Indiana DNR Public Fish Site, Port of Indiana

A few miles north of the Little Cal is the Port of Indiana. This is another Indiana DNR public fishing site. Don't let the sunshine and calm water fool you, this was a cold, windy day.   

Large flock of Common Mergansers

On the waters of the port, was a large flock of waterfowl. This photo was cropped, there are actually three times as many bird on the water. This is a flock of Common Mergansers aka Sawbills aka Fish Ducks. Mergansers dive under the water to catch fish. Every few minutes, the entire flock would dive, proving to me that the fish were in the harbor, but like I said before, it was too cold to fish.    

Indiana Dunes National Lakeshore,  National Park Service

Due west of the Port is a section the Indiana Dunes National Lakeshore and the Portage Riverwalk Park. Located where the Little Calumet River enters Lake Michigan.  

Wind pruned Pin Oak and Pine trees

The dunes meet the river where wind pruned pines and pin oak anchor the high banks of the river. About fifty feet below these stunted trees is the river. Shore decks are placed along the river bank from which you can fish or just watch the pleasure boats make there way to the lake from the marina.

Pine Cones

Old pine cones that dropped their seed long ago. The harsh conditions of the dunes environment causes the trees to be stunted. They may not be large trees but they are very old. (And you thought man 'invented' bonsai trees) 

Ice on the Rocks

Lake Michigan is at a low water stage.
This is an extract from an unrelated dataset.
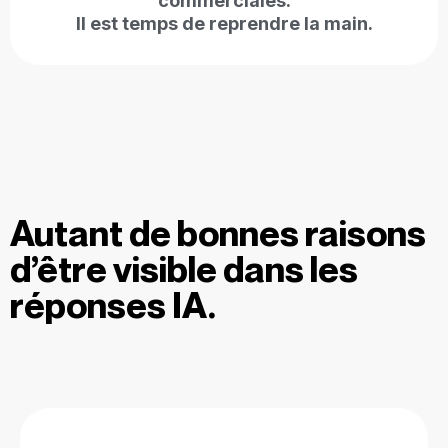
commerciales.
Il est temps de reprendre la main.
Autant de bonnes raisons
d’être visible dans les
réponses IA.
These rocks would be under water at normal water levels. Look at the ice on the rocks, another good reason not to fish. 

Black Mussel

A freshwater mussel in the sand. I wonder if there's a pearl inside of it? Mussels have a interesting life cycle. The female is fertilized by the male. She retains the eggs until they are hatched. the larvae are released into the water and actively search out fish. When a fish is found the larvae attach themselves to the fins or gills of the fish until they become juveniles. Then drop off onto the lake bottom and grow to adults.  

Western Grebe at Portage Harbor

What's this? The Loch Michigan Monster! No, just a bad photo of a Western Grebe in Portage Harbor. Another diving bird that will winter here as long as it can find open water and fish. This area is where the Little Calumet River meets Lake Michigan. 
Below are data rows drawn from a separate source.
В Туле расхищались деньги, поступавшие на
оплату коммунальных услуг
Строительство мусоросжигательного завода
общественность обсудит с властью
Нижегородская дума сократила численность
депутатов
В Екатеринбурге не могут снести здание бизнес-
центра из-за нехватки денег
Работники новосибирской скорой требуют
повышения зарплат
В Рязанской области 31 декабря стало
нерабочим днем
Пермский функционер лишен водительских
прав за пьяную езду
Chicago Beyond the Horizon

Right about now, I'm at the point where I can't take this cold any more. A couple more shots and I'm out of here. So here's "Chicago Beyond the Horizon". 

Portage Dunes

After all is said and done, it was a good day. I found a few places to fish and float my canoe. Visited some new scenery and got a few pic to boot. When the Coho run in March, you know where I can be found.